I am not suggesting the president is just ignoring the Constitution. Instead, he can cite constitutionally passed laws to claim legitimacy for his actions. For example, legislation grants Congress a review period during which the legislators can modify or prohibit a prospective arms sale. A provision of the Arms Export Control Act, however, allows the president to bypass Congress if he deems an “emergency exists which requires the proposed sale in the national security interest of the United States.” Similarly, a law grants the president tariff-setting power when he deems it necessary for “national security.” And the National Emergencies Act allows the president, after finding that a “national emergency” exists, to take money already allocated by Congress for another purpose and spend it to meet the national emergency. Thus, our president says that because of national security he can allocate funds from the treasury for a border wall even though Congress has not appropriated money for such a purpose.

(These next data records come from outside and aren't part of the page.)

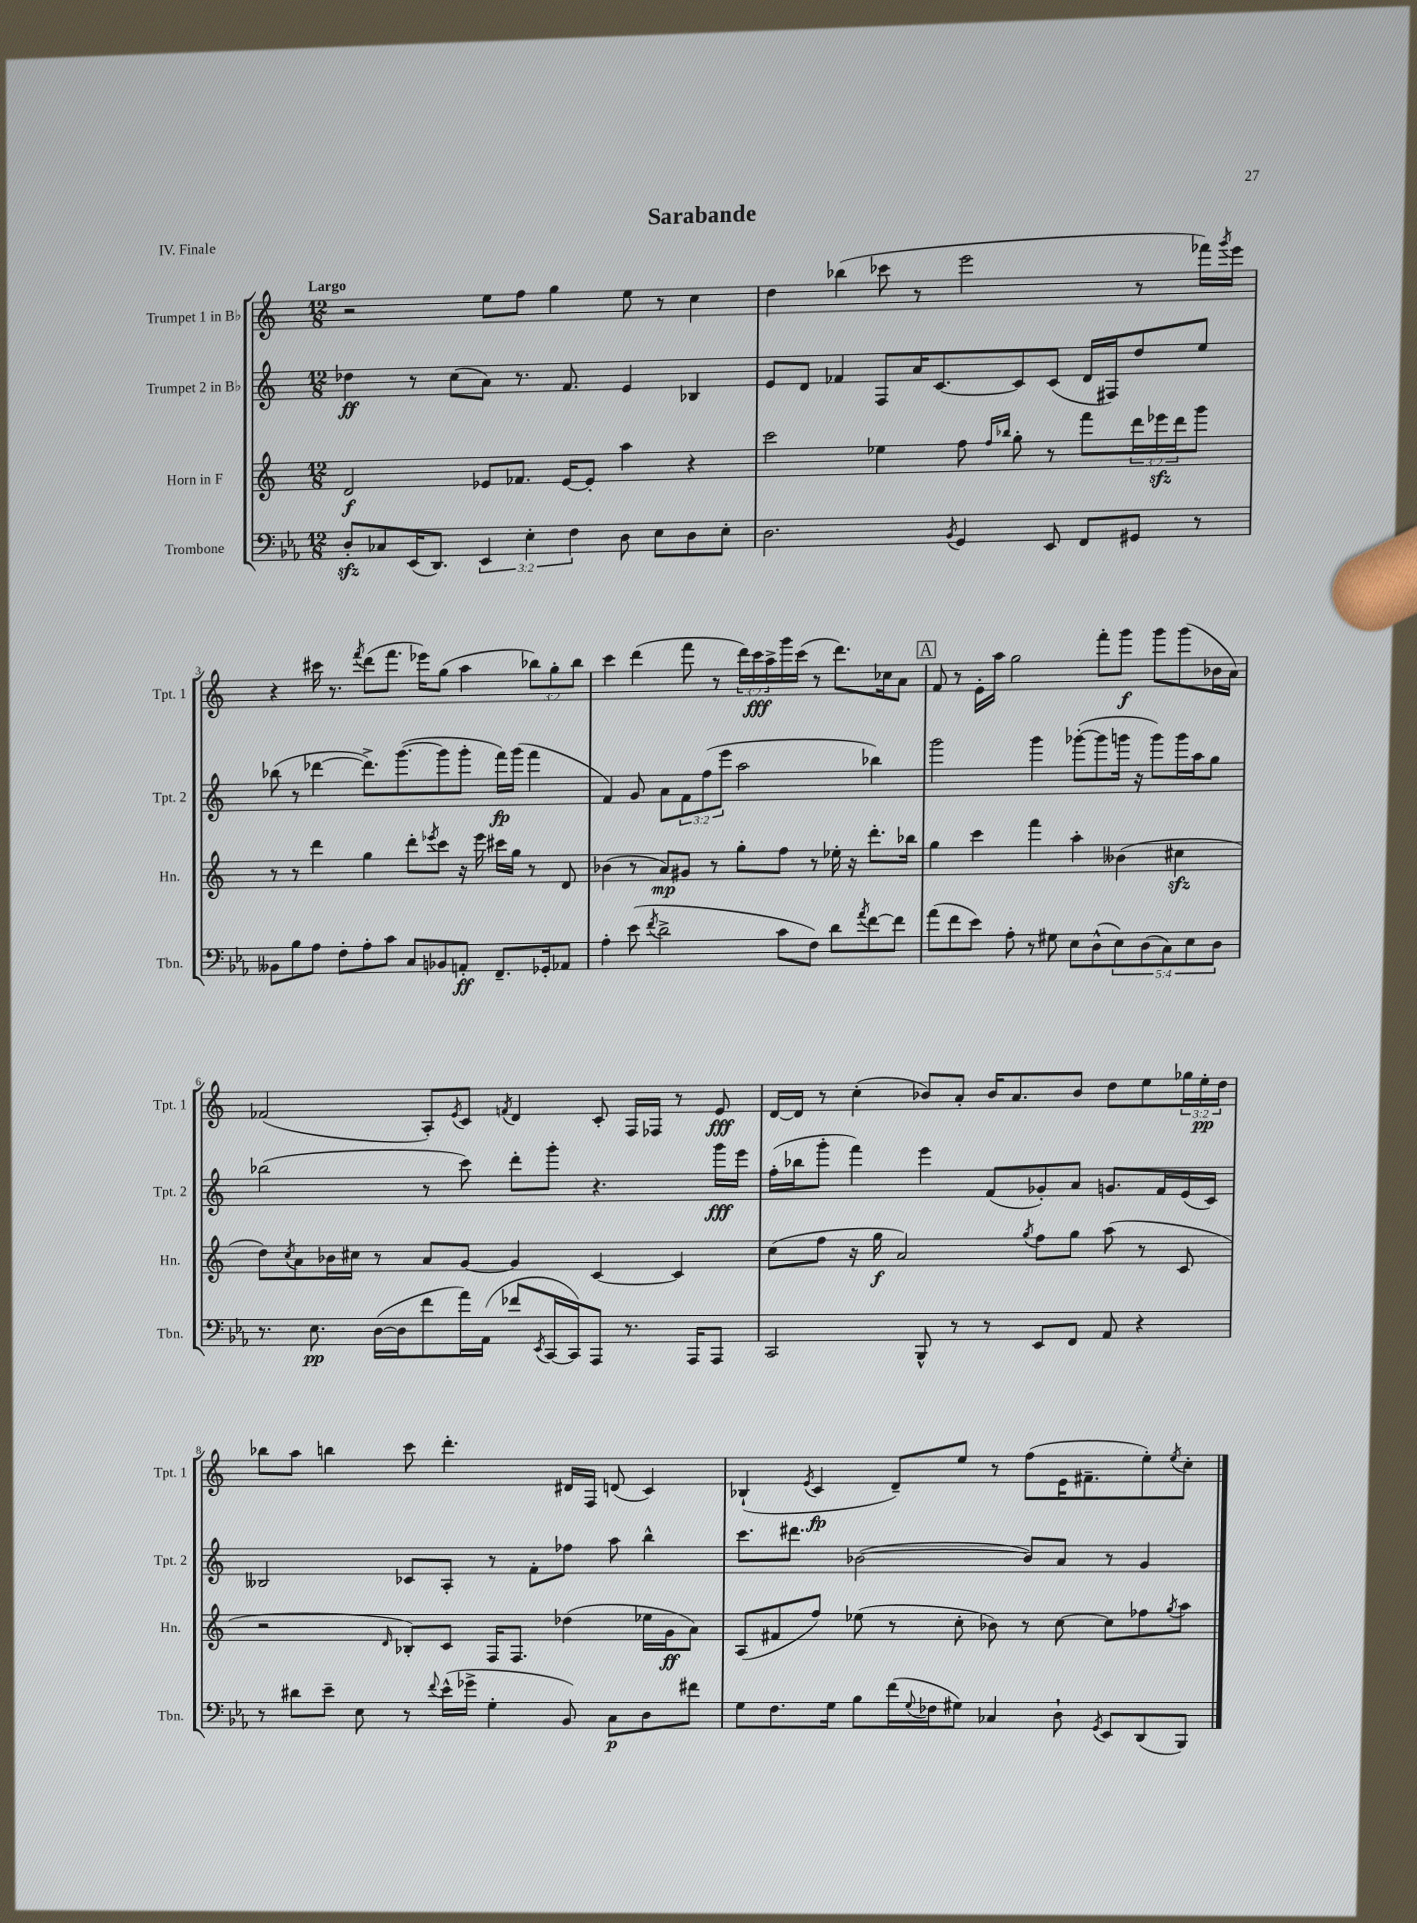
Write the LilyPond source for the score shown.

\header { title = "Sarabande" piece = "IV. Finale" }
<<
\new StaffGroup <<
\new Staff = "s0" \with { instrumentName = "Trumpet 1 in Bb" shortInstrumentName = "Tpt. 1" } {
    \clef treble \key c \major \numericTimeSignature \time 12/8 \override Staff.TupletNumber.text = #tuplet-number::calc-fraction-text \tempo "Largo"
    r2 e''8 f''8 g''4 e''8 r8 c''4 |
    d''4 bes''4( ces'''8 r8 e'''2 r8 fes'''16) \acciaccatura { g'''8 } e'''16 |
    r4 cis'''16 r8. \acciaccatura { f'''8 } d'''8( f'''8. ees'''16) g''8( a''4 \tuplet 3/2 { bes''8) g''8-. bes''8 } |
    c'''4 d'''4( f'''8 r8 \tuplet 3/2 { d'''16) c'''16\fff a''16-> } g'''16 c'''16( r8 d'''8.) ces''16 a'8 |
    \mark \markup { \box "A" } f'8 r8 e'16-. a''16 g''2 f'''8-. g'''8\f g'''8 g'''8( bes'16 a'16) |
    fes'2( a8-.) \acciaccatura { e'8 } c'8 \acciaccatura { f'8 } d'4 c'8-. f16 fes16 r8 e'8\fff |
    d'16~ d'16 r8 c''4-.( bes'8) a'8-. bes'16 a'8. bes'8 d''8 e''8 \tuplet 3/2 { ges''16 e''16-.\pp d''16 } |
    bes''8 a''8 b''4 c'''8 d'''4.-. dis'16 f16 d'8( c'4) |
    bes4-!( \acciaccatura { e'8 } c'4\fp d'8--) e''8 r8 f''8( e'16 fis'8.-- e''8-.) \acciaccatura { e''8 } c''8-. \bar "|." |
}
\new Staff = "s1" \with { instrumentName = "Trumpet 2 in Bb" shortInstrumentName = "Tpt. 2" } {
    \clef treble \key c \major \numericTimeSignature \time 12/8 \override Staff.TupletNumber.text = #tuplet-number::calc-fraction-text
    des''4\ff r8 c''8( a'8) r8. f'8. e'4 bes4 |
    e'8 d'8 fes'4 f8 a'16 c'8.~ c'8 c'8( d'16 fis16) d''8 e''8 |
    bes''8( r8 des'''4~ des'''8.->) g'''8.~( g'''8 g'''8-. f'''16\fp) g'''16( f'''4 |
    f'4) g'8 a'8 \tuplet 3/2 { f'8 f''8( e'''8 } a''2 bes''4) |
    \mark \markup { \box "A" } g'''2 g'''4 ges'''8~-.( ges'''8 g'''16 r16 g'''8) g'''16 a''16 g''8 |
    bes''2( r8 c'''8) d'''8-. g'''8-. r4. g'''16\fff e'''16 |
    f''16-.( bes''16 g'''8-. f'''4) e'''4 f'8( ges'8-.) a'8 g'8. f'16 e'16( c'16) |
    beses2 ces'8 a8-. r8 f'8-. fes''8 a''8 b''4-^ |
    c'''8. dis'''8. bes'2~( bes'8) a'8 r8 g'4 \bar "|." |
}
\new Staff = "s2" \with { instrumentName = "Horn in F" shortInstrumentName = "Hn." } {
    \clef treble \key c \major \numericTimeSignature \time 12/8 \override Staff.TupletNumber.text = #tuplet-number::calc-fraction-text
    d'2\f ees'8 fes'8. ees'16~ ees'8-. a''4 r4 |
    c'''2 ees''4 f''8 \grace { f''16 bes''16 } g''8-. r8 f'''8 \tuplet 3/2 { d'''16 ees'''16\sfz d'''16 } g'''8 |
    r8 r8 d'''4 g''4 d'''8-. \acciaccatura { ees'''8 } c'''8 r16 ees'''16 cis'''16 g''16 r8 d'8 |
    bes'4( r8 a'8\mp) gis'8 r8 g''8-. f''8 r8 ees''16-. r16 d'''8.-. bes''16 |
    \mark \markup { \box "A" } g''4 c'''4 f'''4 a''4-. beses'4( cis''4\sfz |
    d''8) \acciaccatura { c''8 } a'8 bes'16 cis''16 r8 a'8 g'8~ g'4 c'4~ c'4 |
    c''8( f''8 r16 g''16\f a'2) \acciaccatura { g''8 } f''8 g''8 a''8( r8 c'8 |
    r2 \grace { d'16 } bes8-.) c'8 f16 f8. des''4( ees''16 g'16\ff a'8) |
    a8( fis'8 f''8) ees''8( r8 c''8-. bes'8) r8 c''8~ c''8 fes''8 \acciaccatura { g''8 } a''8 \bar "|." |
}
\new Staff = "s3" \with { instrumentName = "Trombone" shortInstrumentName = "Tbn." } {
    \clef bass \key ees \major \numericTimeSignature \time 12/8 \override Staff.TupletNumber.text = #tuplet-number::calc-fraction-text
    d8-.\sfz ces8 ees,16( d,8.) \tuplet 3/2 { ees,4 ees4-. f4 } d8 ees8 d8 ees8-. |
    d2. \acciaccatura { bes,8 } g,4 ees,8 f,8 gis,8 r8 |
    beses,8 bes8 aes8 f8-. aes8-. c'8 c8 bes,8 a,8-.\ff f,8.-- ges,16-. aes,8 |
    aes4-. ees'8( \acciaccatura { f'8 } d'2-> c'8 f8) d'8 \acciaccatura { aes'8 } f'8~ f'8 |
    \mark \markup { \box "A" } aes'8( f'8 ees'8) aes8-. r8 gis8 ees8 d8-^( \tuplet 5/4 { ees8) d8( c8) ees8 d8 } |
    r8. ees8.\pp d16~( d16 f'8 aes'16) aes,16( fes'8 \acciaccatura { ees,8 } c,16~ c,16) aes,,8 r8. aes,,16 aes,,8 |
    c,2 bes,,8-^ r8 r8 ees,8 f,8 aes,8 r4 |
    r8 dis'8 ees'8-- ees8 r8 \appoggiatura { f'8 } ees'16-^( ges'16-> g4-. bes,8) c8\p d8 fis'8 |
    g8 f8. g16 bes8 f'16( \appoggiatura { g8 } fes16 gis8) ces4 d8-! \acciaccatura { g,8 } ees,8 d,8( bes,,8) \bar "|." |
}
>>
>>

People can argue that our president is not correctly using the powers he was given in these statutes, but I don’t want to get into such arguments here. Instead, I am pointing out that in the laws the president relies on for his actions, Congress has surrendered some of its legislative powers and given it to the president, who, under our Constitution, does not have these legislative powers. It might seem that these laws have recast our fundamental charter.